Echuca pharmacist Kathy Kostoglou said many of her patients had blisters and sores on their feet from the constant rubbing of wet shoes, as well as sore backs and necks.
“They’re exhausted,” she said.
“It’s in their faces, their eyes, their speech.
“That expectation has caused people a lot of anxiety … people don’t sleep, so they want to have a sleep aid.”
“My guess is that the chiropractors will have a huge job ahead of them – they will all be physically and mentally exhausted.”
Mold, gastro and mozzies
Warm and humid weather in central Victoria and the North East has also exacerbated mold growth in homes.
“Obviously fungi can lead to many different skin problems, respiratory problems,” Loddon Mallee Health Unit Director Bruce Bolam said.
He said extensive mold should be cleaned with household bleach and urged people to seek help if needed.
“It’s important to get proper trade advice on how to clean it up, especially if it gets into air conditioning systems,” Dr Bolam said.
“We strongly recommend that people try to minimize contact with flood water, wear boots, gloves and good old soap and water is your friend in these situations.
“We’re all used to using hand sanitizer, but it’s ineffective against many of the bugs that cause gastro.

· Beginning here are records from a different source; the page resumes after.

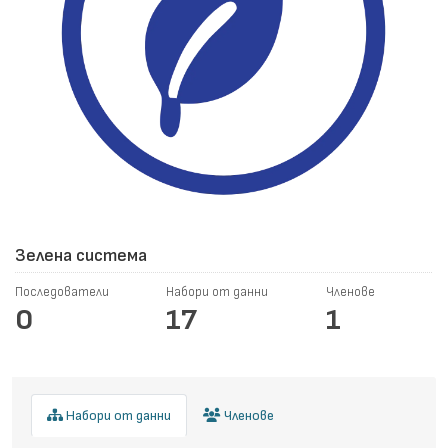
Зелена система
Последователи
Набори от данни
Членове
0
17
1
Набори от данни
Членове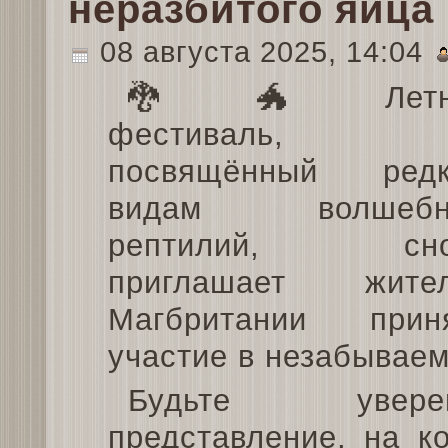
неразбитого яйца
08 августа 2025, 14:04
🐉 🐲 Летн
фестиваль,
посвящённый ред
видам волшебн
рептилий, сно
приглашает жите
Магбритании прин
участие в незабываем
Будьте уверен
представление, на к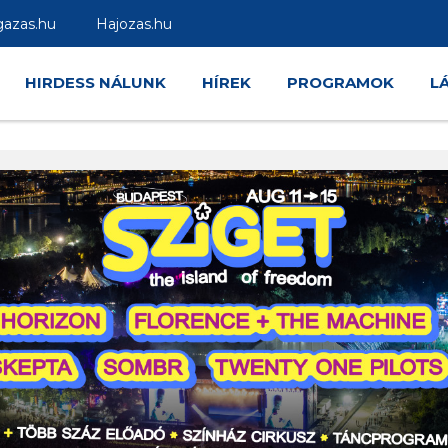
gazas.hu
Hajozas.hu
HIRDESS NÁLUNK
HÍREK
PROGRAMOK
L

“So soap and water are especially important for anyone who works or lives in flood-affected communities.”
Dr Bolam said significant outbreaks of gastroenteritis were also likely.
“For food that’s spoiled, just destroy it,” he said.
“If your fridge has been damaged, the safest thing to do is just throw it in the bin.”
Rochester resident Stephen Harris has mold growing on every wall of his house.
He says he is taking medication after sustaining a cut on his hand while cleaning up the flood.
“I’ve lost a lot of weight in the last week and a half,” Mr Harris said.
“You don’t eat much, you don’t sleep much.
“If I had any cuts, they would all swell up, so… I had to get special medication from the doctor to avoid infection.
“And the mosquitoes are in plague proportions here at the moment.
“Eat Us Alive”
Doctors and pharmacists also warned people in flooded cities to continue taking asthma medication.
Dr Bolam said maintaining COVID-safe protocols was also vital for people displaced from their flood-damaged homes and sleeping in large groups in relief centres.
Rochester residents lined up this morning for free vaccinations against the mosquito-borne Japanese encephalitis virus, even though some missed out.
With so much stagnant water lying around, residents said mosquitoes were “breeding out of control” and “eating us alive”.
Nurse Melissa Seelenmeyer said people should do everything they can to avoid contracting Ross River virus and Japanese encephalitis virus.
“Get vaccinated, use your mozzie spray because nobody wants to have either of those,” she said.